### What you will do
Within the entries below, find the portion that opens with the line containing "pinky mcp: (213, 165)" and closes with the line containing "ring dip: (1157, 1331)". Retype that portion exactly and only.

Dataset records

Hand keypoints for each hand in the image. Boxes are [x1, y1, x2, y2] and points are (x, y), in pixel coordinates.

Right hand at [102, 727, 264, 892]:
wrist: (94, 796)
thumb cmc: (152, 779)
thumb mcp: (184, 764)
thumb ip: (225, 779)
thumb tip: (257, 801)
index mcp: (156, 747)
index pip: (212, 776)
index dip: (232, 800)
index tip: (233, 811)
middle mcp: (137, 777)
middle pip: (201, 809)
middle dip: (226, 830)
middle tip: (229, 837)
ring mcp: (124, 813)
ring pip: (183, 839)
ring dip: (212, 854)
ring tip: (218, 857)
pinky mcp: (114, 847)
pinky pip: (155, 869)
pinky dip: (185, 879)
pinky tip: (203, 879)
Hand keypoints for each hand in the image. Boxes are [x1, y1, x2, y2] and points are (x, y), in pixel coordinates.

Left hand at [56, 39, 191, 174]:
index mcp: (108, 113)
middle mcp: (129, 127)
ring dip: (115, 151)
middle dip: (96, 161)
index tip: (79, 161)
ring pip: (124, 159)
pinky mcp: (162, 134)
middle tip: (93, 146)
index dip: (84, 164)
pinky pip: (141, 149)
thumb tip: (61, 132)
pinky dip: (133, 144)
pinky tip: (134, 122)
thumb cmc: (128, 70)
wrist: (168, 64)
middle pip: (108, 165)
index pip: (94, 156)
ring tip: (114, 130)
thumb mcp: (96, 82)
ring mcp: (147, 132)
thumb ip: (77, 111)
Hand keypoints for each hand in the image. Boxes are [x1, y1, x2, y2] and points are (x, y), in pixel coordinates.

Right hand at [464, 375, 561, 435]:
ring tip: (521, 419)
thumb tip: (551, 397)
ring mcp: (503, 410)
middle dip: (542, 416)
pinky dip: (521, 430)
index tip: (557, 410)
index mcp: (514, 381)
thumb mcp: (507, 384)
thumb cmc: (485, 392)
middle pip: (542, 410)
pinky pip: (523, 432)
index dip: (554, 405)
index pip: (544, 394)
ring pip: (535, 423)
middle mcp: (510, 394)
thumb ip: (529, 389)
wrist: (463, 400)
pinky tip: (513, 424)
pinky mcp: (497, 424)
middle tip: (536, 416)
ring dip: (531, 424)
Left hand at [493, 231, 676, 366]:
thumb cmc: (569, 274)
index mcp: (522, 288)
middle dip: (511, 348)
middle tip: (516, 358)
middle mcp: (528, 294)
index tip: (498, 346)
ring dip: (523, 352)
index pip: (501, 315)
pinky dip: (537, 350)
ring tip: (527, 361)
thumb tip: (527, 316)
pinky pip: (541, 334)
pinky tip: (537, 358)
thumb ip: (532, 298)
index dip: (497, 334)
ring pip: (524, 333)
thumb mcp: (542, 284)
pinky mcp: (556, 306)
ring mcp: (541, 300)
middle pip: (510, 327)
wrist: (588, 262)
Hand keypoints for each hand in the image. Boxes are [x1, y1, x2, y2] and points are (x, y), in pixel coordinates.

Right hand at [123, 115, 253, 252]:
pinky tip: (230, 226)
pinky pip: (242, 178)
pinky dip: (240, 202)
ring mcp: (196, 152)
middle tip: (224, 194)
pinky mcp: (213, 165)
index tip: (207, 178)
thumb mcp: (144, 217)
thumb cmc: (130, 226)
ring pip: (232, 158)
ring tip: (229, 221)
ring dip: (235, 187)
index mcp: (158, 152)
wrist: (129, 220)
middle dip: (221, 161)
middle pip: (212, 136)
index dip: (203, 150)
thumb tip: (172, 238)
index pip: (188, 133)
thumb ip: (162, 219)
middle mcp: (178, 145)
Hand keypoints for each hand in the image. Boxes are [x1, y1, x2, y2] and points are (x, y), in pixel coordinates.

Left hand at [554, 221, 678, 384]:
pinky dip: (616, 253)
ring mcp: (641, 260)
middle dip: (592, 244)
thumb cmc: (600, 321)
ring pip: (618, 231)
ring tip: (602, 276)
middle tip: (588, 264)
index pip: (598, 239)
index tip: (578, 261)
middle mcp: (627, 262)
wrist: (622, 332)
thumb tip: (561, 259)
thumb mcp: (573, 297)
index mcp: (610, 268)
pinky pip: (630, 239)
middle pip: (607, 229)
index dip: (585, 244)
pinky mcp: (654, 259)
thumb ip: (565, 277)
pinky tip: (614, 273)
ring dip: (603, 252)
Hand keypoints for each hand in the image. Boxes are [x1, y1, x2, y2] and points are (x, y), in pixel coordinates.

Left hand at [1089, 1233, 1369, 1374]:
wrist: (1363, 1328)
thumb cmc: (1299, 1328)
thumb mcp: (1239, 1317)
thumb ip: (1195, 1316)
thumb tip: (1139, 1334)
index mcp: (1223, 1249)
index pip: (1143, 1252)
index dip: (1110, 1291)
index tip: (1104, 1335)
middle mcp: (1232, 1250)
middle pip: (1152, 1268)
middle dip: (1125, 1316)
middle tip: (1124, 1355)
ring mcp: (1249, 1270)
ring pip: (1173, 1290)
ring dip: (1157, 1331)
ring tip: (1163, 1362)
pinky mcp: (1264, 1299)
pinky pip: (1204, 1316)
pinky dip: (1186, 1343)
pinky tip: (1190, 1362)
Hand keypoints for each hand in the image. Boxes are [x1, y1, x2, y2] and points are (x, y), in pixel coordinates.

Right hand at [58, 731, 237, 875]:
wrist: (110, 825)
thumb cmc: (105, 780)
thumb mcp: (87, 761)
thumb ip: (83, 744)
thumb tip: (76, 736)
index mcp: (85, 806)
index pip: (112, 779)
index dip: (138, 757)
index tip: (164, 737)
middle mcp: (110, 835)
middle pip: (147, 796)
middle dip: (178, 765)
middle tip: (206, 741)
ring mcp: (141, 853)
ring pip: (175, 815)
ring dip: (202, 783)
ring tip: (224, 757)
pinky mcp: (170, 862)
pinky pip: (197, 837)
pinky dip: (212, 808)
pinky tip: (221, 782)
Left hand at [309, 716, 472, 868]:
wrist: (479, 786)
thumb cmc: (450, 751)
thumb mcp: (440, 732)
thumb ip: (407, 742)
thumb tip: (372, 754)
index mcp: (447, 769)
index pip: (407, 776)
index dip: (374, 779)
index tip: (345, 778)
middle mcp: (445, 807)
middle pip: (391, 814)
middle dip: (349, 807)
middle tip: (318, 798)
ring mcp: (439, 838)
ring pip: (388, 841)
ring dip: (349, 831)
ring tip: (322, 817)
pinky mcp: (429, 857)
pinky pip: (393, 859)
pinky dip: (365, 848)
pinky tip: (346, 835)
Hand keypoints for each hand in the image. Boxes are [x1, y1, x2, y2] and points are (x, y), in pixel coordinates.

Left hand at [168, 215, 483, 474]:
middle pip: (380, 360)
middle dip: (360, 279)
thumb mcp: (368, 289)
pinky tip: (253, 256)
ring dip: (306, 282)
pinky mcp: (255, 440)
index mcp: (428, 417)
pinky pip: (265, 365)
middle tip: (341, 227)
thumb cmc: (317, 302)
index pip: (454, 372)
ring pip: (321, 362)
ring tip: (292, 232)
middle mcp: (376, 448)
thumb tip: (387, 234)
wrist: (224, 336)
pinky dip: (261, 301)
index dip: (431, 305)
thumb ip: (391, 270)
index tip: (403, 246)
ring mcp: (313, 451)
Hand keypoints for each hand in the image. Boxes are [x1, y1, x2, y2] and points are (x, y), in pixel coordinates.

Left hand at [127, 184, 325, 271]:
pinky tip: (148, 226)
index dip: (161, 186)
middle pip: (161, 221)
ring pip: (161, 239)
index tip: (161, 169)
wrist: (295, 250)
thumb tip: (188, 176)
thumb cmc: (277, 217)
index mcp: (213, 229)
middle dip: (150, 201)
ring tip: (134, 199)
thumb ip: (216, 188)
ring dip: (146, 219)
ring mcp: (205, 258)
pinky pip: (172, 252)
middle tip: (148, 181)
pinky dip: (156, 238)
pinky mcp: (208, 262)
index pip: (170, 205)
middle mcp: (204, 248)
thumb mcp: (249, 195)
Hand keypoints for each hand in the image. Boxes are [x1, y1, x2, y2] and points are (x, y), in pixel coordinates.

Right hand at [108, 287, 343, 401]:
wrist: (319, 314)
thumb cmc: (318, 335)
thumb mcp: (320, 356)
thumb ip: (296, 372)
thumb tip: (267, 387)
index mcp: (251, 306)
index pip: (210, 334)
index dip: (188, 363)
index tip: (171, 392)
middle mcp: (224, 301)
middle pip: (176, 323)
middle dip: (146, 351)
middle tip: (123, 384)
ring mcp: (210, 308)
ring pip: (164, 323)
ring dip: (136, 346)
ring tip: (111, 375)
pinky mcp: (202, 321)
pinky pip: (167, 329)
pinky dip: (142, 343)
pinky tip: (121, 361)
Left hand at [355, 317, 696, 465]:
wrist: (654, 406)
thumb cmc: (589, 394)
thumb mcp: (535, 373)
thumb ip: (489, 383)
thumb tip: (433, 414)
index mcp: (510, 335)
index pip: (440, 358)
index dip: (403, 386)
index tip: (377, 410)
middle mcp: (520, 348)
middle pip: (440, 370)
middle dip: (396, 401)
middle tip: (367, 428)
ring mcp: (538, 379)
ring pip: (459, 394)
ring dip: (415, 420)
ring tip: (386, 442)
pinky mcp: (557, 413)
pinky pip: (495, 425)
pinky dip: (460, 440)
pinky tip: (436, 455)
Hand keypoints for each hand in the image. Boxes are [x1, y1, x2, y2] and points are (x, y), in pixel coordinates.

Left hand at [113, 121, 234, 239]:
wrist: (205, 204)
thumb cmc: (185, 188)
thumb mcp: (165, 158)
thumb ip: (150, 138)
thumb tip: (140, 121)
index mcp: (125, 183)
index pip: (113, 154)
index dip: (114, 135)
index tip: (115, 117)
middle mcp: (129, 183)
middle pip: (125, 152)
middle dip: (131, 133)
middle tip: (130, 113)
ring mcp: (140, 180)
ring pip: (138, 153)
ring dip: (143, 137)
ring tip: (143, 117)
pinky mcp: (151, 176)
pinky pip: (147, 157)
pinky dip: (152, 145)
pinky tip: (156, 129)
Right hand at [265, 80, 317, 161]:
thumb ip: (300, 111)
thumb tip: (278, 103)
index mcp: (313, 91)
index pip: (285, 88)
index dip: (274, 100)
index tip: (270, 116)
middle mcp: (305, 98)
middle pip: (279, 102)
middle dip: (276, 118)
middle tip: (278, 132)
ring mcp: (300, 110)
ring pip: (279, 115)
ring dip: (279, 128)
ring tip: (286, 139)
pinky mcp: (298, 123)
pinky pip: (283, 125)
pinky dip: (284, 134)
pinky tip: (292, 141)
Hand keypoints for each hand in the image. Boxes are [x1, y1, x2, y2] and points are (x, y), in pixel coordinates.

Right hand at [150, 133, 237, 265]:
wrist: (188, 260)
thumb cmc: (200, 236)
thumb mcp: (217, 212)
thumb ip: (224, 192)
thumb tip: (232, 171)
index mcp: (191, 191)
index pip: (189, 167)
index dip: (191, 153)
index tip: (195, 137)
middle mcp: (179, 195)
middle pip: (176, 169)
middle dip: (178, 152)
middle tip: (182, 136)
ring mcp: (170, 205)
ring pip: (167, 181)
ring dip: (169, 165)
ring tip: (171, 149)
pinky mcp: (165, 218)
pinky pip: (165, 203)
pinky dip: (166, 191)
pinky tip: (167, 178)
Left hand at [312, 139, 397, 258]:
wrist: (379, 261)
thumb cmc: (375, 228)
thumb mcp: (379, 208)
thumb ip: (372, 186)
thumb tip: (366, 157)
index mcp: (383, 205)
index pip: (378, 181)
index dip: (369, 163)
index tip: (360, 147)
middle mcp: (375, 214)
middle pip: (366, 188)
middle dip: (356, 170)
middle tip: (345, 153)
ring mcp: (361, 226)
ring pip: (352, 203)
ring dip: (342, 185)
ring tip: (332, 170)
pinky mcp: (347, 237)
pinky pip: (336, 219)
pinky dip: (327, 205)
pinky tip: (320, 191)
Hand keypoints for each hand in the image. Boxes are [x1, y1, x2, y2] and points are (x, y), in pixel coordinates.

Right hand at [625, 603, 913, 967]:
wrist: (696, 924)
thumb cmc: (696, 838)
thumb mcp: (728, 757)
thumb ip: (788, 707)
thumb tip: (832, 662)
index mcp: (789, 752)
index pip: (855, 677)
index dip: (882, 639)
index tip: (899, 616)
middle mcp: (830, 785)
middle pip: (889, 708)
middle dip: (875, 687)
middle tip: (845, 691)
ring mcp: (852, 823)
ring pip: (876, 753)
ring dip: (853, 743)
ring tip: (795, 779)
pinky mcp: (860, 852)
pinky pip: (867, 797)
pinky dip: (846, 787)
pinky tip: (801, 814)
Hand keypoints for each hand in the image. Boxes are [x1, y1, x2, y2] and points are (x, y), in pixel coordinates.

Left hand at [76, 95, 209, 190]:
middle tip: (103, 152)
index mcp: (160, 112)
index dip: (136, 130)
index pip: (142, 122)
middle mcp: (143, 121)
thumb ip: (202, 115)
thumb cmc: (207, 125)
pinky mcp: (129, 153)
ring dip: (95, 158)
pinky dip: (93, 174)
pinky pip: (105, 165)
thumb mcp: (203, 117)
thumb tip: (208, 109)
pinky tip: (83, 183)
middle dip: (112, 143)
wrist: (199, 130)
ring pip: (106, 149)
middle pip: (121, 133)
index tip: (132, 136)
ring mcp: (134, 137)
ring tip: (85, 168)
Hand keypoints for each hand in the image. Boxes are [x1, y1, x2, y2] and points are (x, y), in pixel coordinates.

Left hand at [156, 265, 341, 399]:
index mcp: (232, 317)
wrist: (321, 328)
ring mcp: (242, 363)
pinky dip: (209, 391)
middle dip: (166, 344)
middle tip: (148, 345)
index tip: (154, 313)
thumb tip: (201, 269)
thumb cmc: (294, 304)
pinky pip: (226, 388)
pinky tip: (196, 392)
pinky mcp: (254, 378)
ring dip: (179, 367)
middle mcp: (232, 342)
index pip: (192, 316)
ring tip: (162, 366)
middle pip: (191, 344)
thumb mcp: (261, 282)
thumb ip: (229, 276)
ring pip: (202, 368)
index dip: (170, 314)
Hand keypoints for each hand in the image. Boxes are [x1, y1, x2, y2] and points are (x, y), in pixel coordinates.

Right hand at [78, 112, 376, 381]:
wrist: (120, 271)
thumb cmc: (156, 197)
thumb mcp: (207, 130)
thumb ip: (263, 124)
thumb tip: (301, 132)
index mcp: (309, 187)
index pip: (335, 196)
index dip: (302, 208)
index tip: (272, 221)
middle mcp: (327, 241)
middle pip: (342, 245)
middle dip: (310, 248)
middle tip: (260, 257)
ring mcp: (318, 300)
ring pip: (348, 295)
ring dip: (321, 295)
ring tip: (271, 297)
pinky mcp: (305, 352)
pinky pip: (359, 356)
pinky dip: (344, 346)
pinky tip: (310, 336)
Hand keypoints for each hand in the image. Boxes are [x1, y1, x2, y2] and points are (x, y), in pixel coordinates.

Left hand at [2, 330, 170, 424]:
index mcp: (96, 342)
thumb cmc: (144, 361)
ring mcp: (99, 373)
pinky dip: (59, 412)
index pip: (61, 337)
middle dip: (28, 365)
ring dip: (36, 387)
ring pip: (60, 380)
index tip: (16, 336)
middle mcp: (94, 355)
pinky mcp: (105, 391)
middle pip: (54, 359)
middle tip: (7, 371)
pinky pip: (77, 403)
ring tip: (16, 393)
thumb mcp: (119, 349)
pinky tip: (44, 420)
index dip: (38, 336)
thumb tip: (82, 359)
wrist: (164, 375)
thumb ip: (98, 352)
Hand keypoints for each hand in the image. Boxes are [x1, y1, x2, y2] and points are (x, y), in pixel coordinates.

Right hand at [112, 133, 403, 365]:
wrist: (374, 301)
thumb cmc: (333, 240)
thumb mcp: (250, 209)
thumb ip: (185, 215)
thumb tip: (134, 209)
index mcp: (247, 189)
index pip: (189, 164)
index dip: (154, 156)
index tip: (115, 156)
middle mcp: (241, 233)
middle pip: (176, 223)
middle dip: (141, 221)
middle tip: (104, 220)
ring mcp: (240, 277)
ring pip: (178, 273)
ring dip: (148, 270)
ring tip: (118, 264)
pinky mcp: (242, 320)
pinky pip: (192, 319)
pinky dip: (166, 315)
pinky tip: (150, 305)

### Reply
pinky mcp: (213, 165)
index tip: (207, 178)
thumb mcp: (144, 217)
thumb cmc: (130, 226)
ring pip: (232, 158)
ring tip: (229, 221)
ring dip: (235, 187)
index mcp: (158, 152)
wrist: (129, 220)
middle dip: (221, 161)
middle pip: (212, 136)
index dip: (203, 150)
thumb tip: (172, 238)
index pip: (188, 133)
thumb ip: (162, 219)
middle mcp: (178, 145)
Hand keypoints for each hand in the image. Boxes are [x1, y1, x2, y2] and points are (x, y), in pixel coordinates.

Left hand at [554, 221, 678, 384]:
pinky dip: (616, 253)
ring mcp: (641, 260)
middle dip: (592, 244)
thumb cmc: (600, 321)
ring pip: (618, 231)
ring tip: (602, 276)
middle tip: (588, 264)
index pip: (598, 239)
index tip: (578, 261)
middle mcp: (627, 262)
wrist: (622, 332)
thumb tip: (561, 259)
thumb mcp: (573, 297)
index mcp: (610, 268)
pinky pip: (630, 239)
middle pip: (607, 229)
index dip: (585, 244)
pinky mcp: (654, 259)
thumb ip: (565, 277)
pinky tip: (614, 273)
ring dip: (603, 252)
Hand keypoints for each hand in the image. Boxes are [x1, y1, x2, y2] and points are (x, y), in pixel coordinates.

Left hand at [1089, 1233, 1369, 1374]:
wrist: (1363, 1328)
thumb cmc: (1299, 1328)
thumb mcp: (1239, 1317)
thumb ip: (1195, 1316)
thumb tip: (1139, 1334)
index mcp: (1223, 1249)
index pip: (1143, 1252)
index dip: (1110, 1291)
index tip: (1104, 1335)
middle mcp: (1232, 1250)
middle pip: (1152, 1268)
middle dip: (1125, 1316)
middle tip: (1124, 1355)
ring mcp: (1249, 1270)
ring pip: (1173, 1290)
ring dip: (1157, 1331)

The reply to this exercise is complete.